- **Task description**
Copy out the stretch of lines below from the line containing "Q7. This hygrometer" through the line containing "Answer: 50 (°C)", both included. Leave the pictures out.

(Records to process)

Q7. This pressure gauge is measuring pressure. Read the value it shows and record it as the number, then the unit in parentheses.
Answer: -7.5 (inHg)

(End Records to process)
(Records to process)

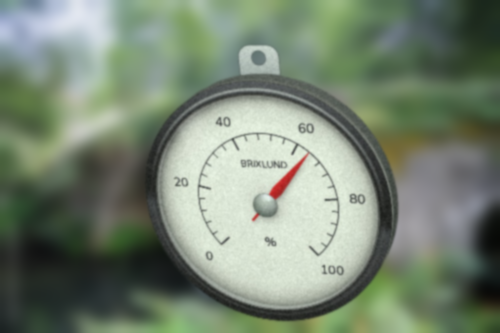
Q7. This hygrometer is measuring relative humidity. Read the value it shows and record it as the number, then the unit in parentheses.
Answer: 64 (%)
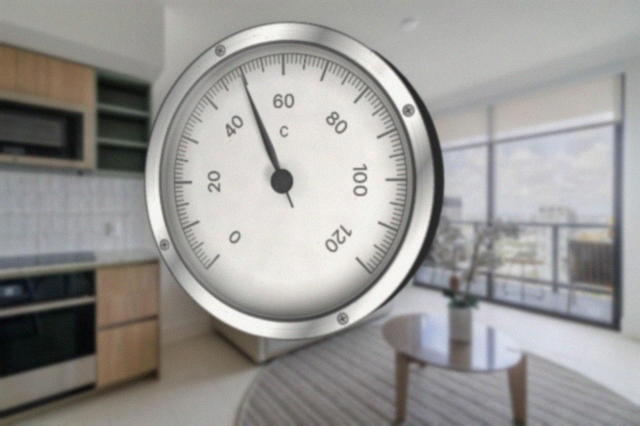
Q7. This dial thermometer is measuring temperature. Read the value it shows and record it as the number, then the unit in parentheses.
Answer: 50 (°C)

(End Records to process)

- **Result of this task**
Q7. This hygrometer is measuring relative humidity. Read the value it shows and record it as the number, then the unit in parentheses.
Answer: 64 (%)
Q7. This dial thermometer is measuring temperature. Read the value it shows and record it as the number, then the unit in parentheses.
Answer: 50 (°C)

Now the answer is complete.